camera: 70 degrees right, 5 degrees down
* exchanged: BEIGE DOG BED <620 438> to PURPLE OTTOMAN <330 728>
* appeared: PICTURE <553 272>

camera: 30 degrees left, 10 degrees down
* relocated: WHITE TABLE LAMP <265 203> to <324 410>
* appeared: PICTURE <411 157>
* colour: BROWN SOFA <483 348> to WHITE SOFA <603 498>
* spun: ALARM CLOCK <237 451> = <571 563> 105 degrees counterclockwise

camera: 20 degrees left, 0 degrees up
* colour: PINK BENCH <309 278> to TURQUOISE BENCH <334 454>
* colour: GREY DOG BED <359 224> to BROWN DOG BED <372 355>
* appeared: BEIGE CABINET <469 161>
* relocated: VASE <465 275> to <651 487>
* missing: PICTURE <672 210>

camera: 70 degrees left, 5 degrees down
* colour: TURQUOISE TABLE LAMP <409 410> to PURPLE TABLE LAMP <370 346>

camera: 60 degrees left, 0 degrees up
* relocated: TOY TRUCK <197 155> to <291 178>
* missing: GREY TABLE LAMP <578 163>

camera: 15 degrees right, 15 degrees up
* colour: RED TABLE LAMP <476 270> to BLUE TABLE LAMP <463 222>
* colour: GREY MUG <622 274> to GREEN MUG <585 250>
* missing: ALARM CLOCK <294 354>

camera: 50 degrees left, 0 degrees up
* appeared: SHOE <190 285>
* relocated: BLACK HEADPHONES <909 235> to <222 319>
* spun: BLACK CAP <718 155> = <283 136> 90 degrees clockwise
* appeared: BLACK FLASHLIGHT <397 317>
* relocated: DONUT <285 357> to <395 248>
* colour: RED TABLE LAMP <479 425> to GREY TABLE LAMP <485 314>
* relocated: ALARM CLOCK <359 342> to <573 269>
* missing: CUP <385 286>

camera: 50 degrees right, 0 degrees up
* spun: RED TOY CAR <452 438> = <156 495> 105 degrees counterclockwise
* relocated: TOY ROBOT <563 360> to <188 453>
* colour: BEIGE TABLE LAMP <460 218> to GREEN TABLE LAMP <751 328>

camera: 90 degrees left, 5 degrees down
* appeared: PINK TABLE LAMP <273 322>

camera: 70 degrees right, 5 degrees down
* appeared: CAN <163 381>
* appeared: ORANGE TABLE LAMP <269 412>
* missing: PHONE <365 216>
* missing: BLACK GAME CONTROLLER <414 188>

§ **What you should do**
Would you print exactly the lines from the first line of the entries above through the line that has "camera: 70 degrees left, 5 degrees down", both included, and stop there?

§ **Solution to the problem**
camera: 70 degrees right, 5 degrees down
* exchanged: BEIGE DOG BED <620 438> to PURPLE OTTOMAN <330 728>
* appeared: PICTURE <553 272>

camera: 30 degrees left, 10 degrees down
* relocated: WHITE TABLE LAMP <265 203> to <324 410>
* appeared: PICTURE <411 157>
* colour: BROWN SOFA <483 348> to WHITE SOFA <603 498>
* spun: ALARM CLOCK <237 451> = <571 563> 105 degrees counterclockwise

camera: 20 degrees left, 0 degrees up
* colour: PINK BENCH <309 278> to TURQUOISE BENCH <334 454>
* colour: GREY DOG BED <359 224> to BROWN DOG BED <372 355>
* appeared: BEIGE CABINET <469 161>
* relocated: VASE <465 275> to <651 487>
* missing: PICTURE <672 210>

camera: 70 degrees left, 5 degrees down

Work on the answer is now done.